=== What is expected ===
Copy out the lines exactly as they stand in the items below, from the line with "scientific name: Pleopeltis subvestita" through the last line of the items, with both ends included.

=== Records supplied ===
──────────────────────────────
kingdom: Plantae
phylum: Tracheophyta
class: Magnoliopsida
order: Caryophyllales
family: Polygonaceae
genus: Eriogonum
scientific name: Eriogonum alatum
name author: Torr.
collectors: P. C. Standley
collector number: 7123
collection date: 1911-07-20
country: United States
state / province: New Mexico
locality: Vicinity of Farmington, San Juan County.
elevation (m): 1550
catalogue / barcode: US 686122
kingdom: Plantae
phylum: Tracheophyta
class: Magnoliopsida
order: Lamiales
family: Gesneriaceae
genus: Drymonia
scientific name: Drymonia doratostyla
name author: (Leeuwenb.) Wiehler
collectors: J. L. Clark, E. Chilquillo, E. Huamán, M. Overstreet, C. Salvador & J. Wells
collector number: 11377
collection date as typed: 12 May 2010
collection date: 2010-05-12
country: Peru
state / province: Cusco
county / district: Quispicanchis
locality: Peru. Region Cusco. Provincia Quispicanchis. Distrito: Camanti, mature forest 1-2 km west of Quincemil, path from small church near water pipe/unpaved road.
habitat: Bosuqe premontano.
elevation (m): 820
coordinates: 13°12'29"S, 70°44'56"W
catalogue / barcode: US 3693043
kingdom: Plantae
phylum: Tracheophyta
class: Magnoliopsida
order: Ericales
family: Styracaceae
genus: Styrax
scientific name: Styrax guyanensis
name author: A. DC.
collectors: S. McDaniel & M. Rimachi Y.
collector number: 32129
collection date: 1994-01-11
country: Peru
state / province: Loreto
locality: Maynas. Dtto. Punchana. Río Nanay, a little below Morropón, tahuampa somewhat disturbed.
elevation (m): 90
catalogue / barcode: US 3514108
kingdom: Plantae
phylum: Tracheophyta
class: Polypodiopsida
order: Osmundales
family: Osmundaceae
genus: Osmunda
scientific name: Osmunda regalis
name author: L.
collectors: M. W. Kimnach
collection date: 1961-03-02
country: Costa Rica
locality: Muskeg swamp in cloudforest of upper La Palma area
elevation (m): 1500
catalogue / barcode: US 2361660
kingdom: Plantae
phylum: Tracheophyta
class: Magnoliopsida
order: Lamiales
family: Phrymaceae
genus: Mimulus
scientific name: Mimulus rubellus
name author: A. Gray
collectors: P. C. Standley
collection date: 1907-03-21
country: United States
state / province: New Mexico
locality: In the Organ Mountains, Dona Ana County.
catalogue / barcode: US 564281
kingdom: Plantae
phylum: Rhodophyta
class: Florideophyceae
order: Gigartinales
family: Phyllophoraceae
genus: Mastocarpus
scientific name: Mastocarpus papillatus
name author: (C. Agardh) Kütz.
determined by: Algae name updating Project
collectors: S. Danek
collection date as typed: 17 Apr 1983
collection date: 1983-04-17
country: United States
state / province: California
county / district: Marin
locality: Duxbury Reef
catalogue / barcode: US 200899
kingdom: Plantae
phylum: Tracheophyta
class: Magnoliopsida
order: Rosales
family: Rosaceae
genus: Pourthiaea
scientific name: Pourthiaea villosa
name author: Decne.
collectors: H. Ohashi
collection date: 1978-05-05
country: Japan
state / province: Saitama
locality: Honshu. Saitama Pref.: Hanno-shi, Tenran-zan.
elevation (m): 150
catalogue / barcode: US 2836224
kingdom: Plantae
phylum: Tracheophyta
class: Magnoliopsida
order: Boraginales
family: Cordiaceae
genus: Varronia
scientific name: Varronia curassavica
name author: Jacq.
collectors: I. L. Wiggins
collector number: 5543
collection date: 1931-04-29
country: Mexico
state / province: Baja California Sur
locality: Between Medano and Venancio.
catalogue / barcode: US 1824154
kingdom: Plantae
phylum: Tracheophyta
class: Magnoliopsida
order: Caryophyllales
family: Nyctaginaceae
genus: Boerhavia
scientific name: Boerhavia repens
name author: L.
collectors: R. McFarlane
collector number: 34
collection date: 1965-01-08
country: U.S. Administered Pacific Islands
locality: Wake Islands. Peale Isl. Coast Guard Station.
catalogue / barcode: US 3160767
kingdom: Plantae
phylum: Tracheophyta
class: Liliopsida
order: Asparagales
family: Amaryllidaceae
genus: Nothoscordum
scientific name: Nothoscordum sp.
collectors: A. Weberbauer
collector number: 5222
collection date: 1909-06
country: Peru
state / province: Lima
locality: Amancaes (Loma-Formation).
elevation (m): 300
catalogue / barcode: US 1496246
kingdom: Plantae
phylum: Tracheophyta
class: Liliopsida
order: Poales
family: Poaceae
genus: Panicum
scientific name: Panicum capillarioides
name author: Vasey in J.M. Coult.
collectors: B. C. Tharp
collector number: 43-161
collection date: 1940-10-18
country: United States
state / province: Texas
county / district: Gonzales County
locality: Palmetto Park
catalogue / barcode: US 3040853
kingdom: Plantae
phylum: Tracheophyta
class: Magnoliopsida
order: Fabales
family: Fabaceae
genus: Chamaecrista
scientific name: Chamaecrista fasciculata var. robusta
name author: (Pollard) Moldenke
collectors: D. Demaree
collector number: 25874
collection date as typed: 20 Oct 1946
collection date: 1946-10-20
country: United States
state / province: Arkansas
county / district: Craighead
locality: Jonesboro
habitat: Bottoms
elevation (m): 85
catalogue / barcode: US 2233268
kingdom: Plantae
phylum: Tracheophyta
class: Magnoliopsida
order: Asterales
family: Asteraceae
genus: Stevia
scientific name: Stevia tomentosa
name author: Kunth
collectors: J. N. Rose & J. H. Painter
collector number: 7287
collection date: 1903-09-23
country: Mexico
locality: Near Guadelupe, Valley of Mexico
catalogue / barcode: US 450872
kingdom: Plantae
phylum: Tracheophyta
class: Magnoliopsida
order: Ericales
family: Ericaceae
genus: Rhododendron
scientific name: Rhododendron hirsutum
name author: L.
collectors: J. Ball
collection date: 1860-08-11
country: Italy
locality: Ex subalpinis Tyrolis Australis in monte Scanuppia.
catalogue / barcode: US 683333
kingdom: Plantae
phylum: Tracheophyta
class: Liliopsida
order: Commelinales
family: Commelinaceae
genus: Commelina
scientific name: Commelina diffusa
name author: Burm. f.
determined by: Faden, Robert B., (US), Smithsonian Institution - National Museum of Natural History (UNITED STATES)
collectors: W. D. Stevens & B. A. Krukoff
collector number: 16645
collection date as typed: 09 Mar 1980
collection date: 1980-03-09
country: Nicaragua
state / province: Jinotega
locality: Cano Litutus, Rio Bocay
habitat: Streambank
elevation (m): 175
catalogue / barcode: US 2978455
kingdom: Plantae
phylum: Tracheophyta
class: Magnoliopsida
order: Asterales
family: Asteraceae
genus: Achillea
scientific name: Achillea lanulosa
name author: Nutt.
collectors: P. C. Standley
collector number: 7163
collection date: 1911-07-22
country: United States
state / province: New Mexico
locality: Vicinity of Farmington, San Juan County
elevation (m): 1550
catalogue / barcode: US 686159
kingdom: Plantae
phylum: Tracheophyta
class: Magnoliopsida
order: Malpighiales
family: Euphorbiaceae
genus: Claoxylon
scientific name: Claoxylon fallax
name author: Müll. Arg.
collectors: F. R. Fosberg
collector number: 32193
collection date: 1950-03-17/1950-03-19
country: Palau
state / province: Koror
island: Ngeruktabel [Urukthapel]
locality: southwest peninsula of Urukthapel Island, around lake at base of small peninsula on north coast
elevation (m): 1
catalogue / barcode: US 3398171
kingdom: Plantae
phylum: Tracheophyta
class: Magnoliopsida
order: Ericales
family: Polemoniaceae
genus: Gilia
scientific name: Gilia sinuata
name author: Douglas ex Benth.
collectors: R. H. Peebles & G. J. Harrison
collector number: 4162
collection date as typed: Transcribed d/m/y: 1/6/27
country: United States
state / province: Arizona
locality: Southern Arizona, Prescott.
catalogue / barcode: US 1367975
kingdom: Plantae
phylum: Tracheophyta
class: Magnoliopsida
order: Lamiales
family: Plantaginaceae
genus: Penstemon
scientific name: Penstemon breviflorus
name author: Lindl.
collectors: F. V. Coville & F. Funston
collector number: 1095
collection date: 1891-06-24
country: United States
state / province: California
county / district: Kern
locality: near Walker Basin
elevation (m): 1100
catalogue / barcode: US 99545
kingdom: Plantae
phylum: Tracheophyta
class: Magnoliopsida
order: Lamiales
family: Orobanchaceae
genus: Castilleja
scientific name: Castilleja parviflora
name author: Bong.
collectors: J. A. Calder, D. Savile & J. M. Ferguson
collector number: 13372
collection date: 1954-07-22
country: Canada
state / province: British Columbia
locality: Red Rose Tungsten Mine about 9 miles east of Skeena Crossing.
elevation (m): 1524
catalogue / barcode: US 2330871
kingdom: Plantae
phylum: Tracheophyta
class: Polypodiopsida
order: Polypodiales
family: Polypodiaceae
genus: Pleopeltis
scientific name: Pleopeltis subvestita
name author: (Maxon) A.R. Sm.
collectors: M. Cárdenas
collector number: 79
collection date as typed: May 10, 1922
──────────────────────────────
=== Reply to the exercise ===
scientific name: Pleopeltis subvestita
name author: (Maxon) A.R. Sm.
collectors: M. Cárdenas
collector number: 79
collection date as typed: May 10, 1922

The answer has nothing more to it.